Bitcoind protects against this by storing the addresses it has learned about in buckets. The bucket an address is stored in is chosen based on the IP of the peer that advertised the addr message, and the address in the addr message itself. The idea is that the bucketing is done in a randomized way so that no attacker should be able to fill your database with his or her own nodes.
/** Stochastic address manager
*
* Design goals:
* * Keep the address tables in-memory, and asynchronously dump the entire to able in peers.dat.
* * Make sure no (localized) attacker can fill the entire table with his nodes/addresses.
*
* To that end:
* * Addresses are organized into buckets.
* * Address that have not yet been tried go into 256 "new" buckets.
* * Based on the address range (/16 for IPv4) of source of the information, 32 buckets are selected at random
* * The actual bucket is chosen from one of these, based on the range the address itself is located.
* * One single address can occur in up to 4 different buckets, to increase selection chances for addresses that
* are seen frequently.
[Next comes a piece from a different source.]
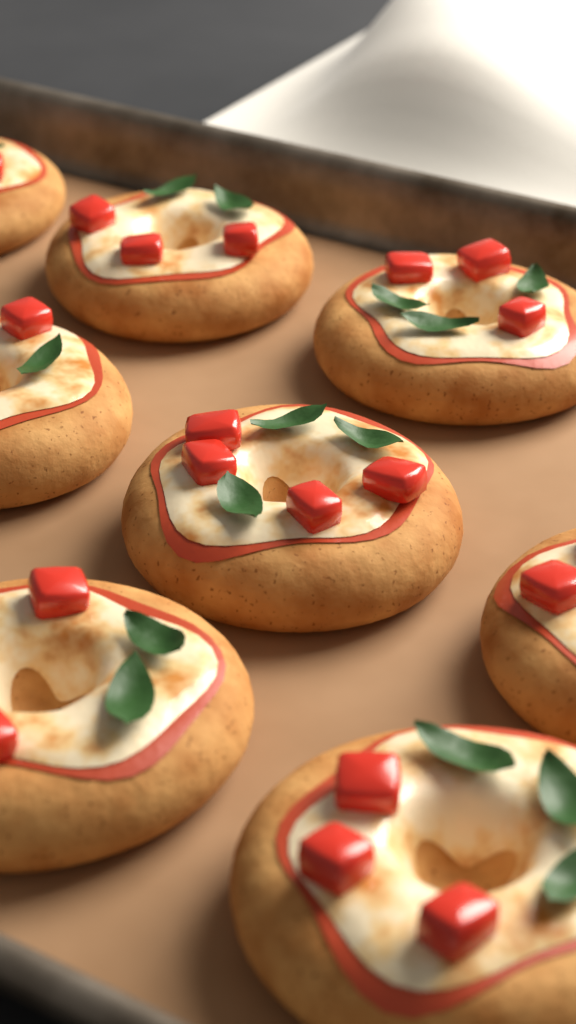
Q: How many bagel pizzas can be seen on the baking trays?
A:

The chance for increasing this multiplicity decreases exponentially.
* * When adding a new address to a full bucket, a randomly chosen entry (with a bias favoring less recently seen
* ones) is removed from it first.
* * Addresses of nodes that are known to be accessible go into 64 "tried" buckets.
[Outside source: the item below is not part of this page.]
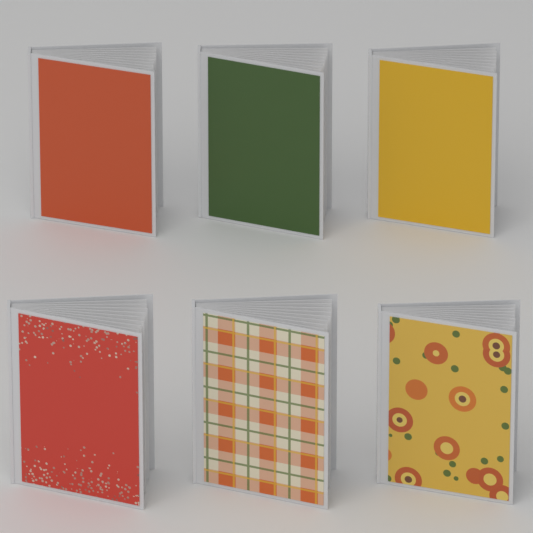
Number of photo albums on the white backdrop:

* * Each address range selects at random 4 of these buckets.
* * The actual bucket is chosen from one of these, based on the full address.
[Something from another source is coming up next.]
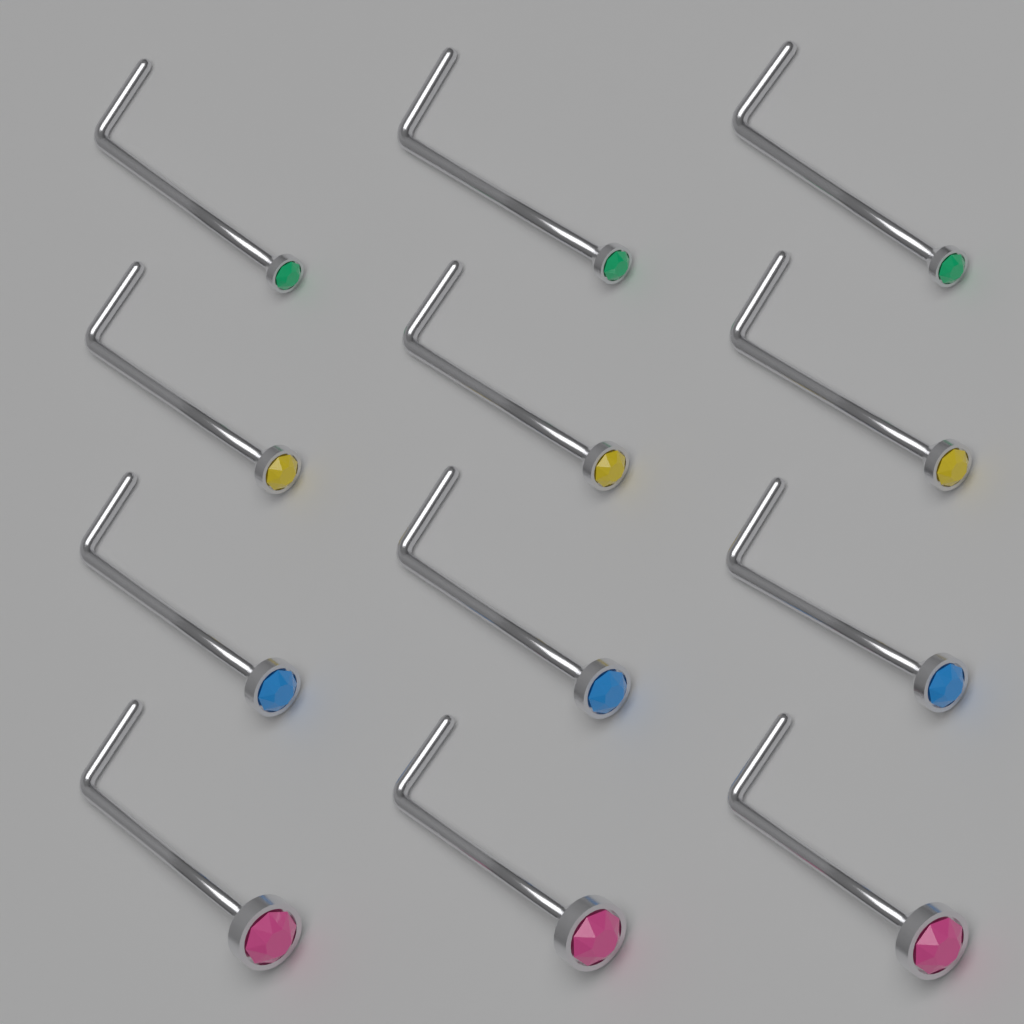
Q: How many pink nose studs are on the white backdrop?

* * When adding a new good address to a full bucket, a randomly chosen entry (with a bias favoring less recently
* tried ones) is evicted from it, back to the "new" buckets.
* * Bucket selection is based on cryptographic hashing, using a randomly-generated 256-bit key, which should not
* be observable by adversaries.
* * Several indexes are kept for high performance. Defining DEBUG_ADDRMAN will introduce frequent (and expensive)
* consistency checks for the entire data structure.